Polypharmacological Drug Repurposing Approach to Target Mycobacterium Tuberculosis

Mycobacterium tuberculosis (M.tb), the causative agent of tuberculosis (TB) is constantly evolving to multi-drug resistance (MDR) and extremely drug-resistance (XDR). Few MDR strains have also shown resistance against Bedaquiline, the recent drug introduced to treat MDR-TB. This emergent situation poses necessity to search novel drug targets/drug candidates or to repurpose existing drugs against known targets through Drug Repurposing. Repurposing has been earlier successful in many orphan indications such as cancer, leishmaniasis, rheumatoid arthritis, etc through combination of reverse pharmacology and computational biology approaches. In a more rational repurposing approach, we have combined drug repositioning with polypharmacology in order to modulate structure-function of multiple protein targets in M.tb using single drug or in combinations. Based on essentiality of genes established by Himar1-based transposon mutagenesis and sequencing of Himar1-based transposon mutagenesis studies in M. tb, three proteins were identified as potential drug targets. These included proteins essential in various homeostatic processes of the pathogen as replication machinery (RipA), chaperone assisted folding (MoxR1) and protein folding accelerator (PpiB).
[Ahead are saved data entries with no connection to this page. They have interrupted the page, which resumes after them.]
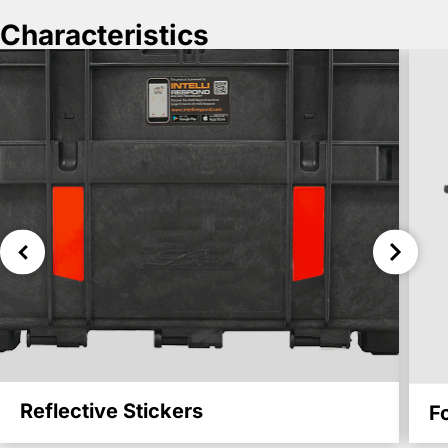
Characteristics
Reflective Stickers
F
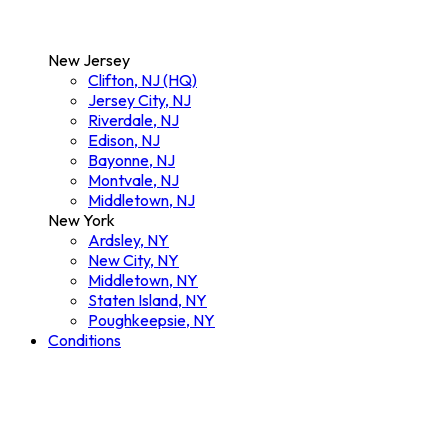
New Jersey
Clifton, NJ (HQ)
Jersey City, NJ
Riverdale, NJ
Edison, NJ
Bayonne, NJ
Montvale, NJ
Middletown, NJ
New York
Ardsley, NY
New City, NY
Middletown, NY
Staten Island, NY
Poughkeepsie, NY
Conditions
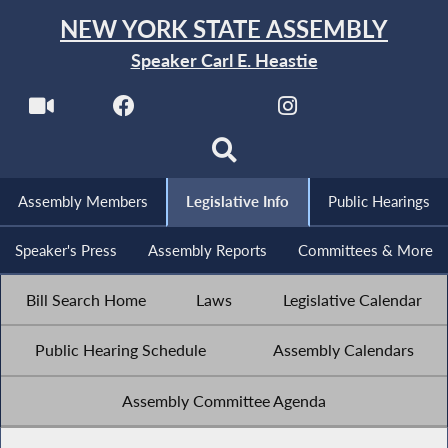
NEW YORK STATE ASSEMBLY
Speaker Carl E. Heastie
Assembly Members
Legislative Info
Public Hearings
Speaker's Press
Assembly Reports
Committees & More
Bill Search Home
Laws
Legislative Calendar
Public Hearing Schedule
Assembly Calendars
Assembly Committee Agenda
Using dual receptor based and receptor-template based screening protocols, we have identified potential candidates from FDA approved database of ~1900 drugs, which can potentially bind and modulate structure-function function of these targets, thereby inhibiting their activities. The identified drugs were observed to form strong H-bond network within the active site pocket of the targets. This was also confirmed though all atom molecular dynamics simulations for all drug-target complexes. High score of candidates against the protein targets and stability of inter-molecular network observed in MD simulations highlights possibility of these drugs as potential anti-TB agents.